By Brad Spencer
It's ominous, oversized and drafty. It would be more suitable to house the overspill from Waste Management. It's so ridiculously big that Arena football would fit right in.
It's time to address the monstrosity that is the field house at OPRF High School.
Dim lighting, constant echoes, and somewhere there's a faucet running, or maybe it's a drain pipe — who knows for sure.
It's not big; it's large. Too large. Too gargantuan for a basketball game. It's so lengthy that if the ball goes out of bounds on the south end of the court, it has the potential to roll 50 yards or more. Someone has to jump in a golf cart to go fetch it.
Forget about cheering for the Huskies from atop the east side bleachers. The folks four rows down hear you, but your boisterous holler has petered out way before reaching the floor. Bad call by a blind official? Better invest in a megaphone.
An upgrade is due for this forlorn outdated airplane hangar. A paint job at the very least. You literally feel like you're walking into a dilapidated warehouse.
It's so dog-gone enormous, it never feels like there's a large crowd at a game. "The Huskies played to a huge, yet sparse crowd ..."

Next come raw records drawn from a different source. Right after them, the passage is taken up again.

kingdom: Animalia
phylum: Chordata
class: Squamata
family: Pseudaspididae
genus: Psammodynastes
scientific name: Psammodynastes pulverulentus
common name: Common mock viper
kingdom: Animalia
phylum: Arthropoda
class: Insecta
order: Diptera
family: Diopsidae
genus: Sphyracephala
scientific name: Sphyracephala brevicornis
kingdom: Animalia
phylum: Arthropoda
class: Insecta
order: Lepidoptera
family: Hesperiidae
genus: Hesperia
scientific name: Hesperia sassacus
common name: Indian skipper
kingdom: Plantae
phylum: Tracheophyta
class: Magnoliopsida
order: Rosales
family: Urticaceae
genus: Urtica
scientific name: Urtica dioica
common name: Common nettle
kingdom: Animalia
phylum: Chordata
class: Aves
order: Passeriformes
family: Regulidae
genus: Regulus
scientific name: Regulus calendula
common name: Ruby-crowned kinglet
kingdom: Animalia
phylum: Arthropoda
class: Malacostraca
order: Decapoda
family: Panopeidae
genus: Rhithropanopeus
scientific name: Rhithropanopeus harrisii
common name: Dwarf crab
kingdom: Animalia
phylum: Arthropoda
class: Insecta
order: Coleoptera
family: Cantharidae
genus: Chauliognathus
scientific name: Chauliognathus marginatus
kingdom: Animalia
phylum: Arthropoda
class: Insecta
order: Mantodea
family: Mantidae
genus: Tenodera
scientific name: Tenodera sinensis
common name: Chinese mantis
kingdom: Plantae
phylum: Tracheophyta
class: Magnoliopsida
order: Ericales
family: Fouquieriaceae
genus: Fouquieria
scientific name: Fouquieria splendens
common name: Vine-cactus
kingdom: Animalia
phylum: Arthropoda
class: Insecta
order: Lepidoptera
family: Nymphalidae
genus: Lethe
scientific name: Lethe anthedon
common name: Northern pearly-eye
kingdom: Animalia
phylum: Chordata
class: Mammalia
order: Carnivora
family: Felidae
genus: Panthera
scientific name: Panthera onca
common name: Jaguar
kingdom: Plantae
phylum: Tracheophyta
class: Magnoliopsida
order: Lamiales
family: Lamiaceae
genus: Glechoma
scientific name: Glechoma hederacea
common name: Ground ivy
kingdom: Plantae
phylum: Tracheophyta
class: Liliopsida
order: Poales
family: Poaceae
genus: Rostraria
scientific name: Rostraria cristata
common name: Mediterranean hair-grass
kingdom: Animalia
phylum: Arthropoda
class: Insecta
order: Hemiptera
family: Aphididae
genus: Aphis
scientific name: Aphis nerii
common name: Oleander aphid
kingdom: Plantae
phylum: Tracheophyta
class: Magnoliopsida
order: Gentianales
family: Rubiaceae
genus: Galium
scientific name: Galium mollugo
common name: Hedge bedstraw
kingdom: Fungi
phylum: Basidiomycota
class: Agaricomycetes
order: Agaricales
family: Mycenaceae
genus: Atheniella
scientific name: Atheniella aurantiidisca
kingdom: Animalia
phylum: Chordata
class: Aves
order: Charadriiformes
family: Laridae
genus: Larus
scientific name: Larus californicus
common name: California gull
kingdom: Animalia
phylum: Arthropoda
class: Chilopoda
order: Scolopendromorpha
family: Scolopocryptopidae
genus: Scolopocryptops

I realize it's a big school and the facility is used for much more than basketball games — pole vaulting is certainly not out of the question — but couldn't the school use some of the millions it has socked away for an overhaul of this building? State-of-the-art is a phrase I'd like to hear someone use to describe the field house at OPRF. A renovation could even revitalize school spirit.
Imagine, a well-lit, more compact — state-of-the-art — facility for basketball games. Concession stands, apparel kiosks, maybe even a jumbotron above center court.
Right now it's a gloomy place where you walk from shadow to yellowish hue back to shadow and then slip into a cavern of darkness before finding yourself back yet again in that yellow glare.
I don't know much about interior illumination, but an upgrade might lead to better shooting by the basketball teams and folks might recognize their neighbors in the stands. A renovation could include new locker room facilities so the players don't have to go to Wisconsin for the halftime pep talk.
Hey, it's not like I'm demanding there be a massage parlor or a temperature-controlled lounge reserved solely for the local press, fully catered by Chicago Cut Steakhouse before the games. And it's not as if I'm suggesting that this spacious room — you know what, let's go ahead and refer to it as the VIP suite — be equipped with large flat-screen televisions, a three-tier chocolate fountain and leather barcaloungers.
But it shouldn't be out of the question either.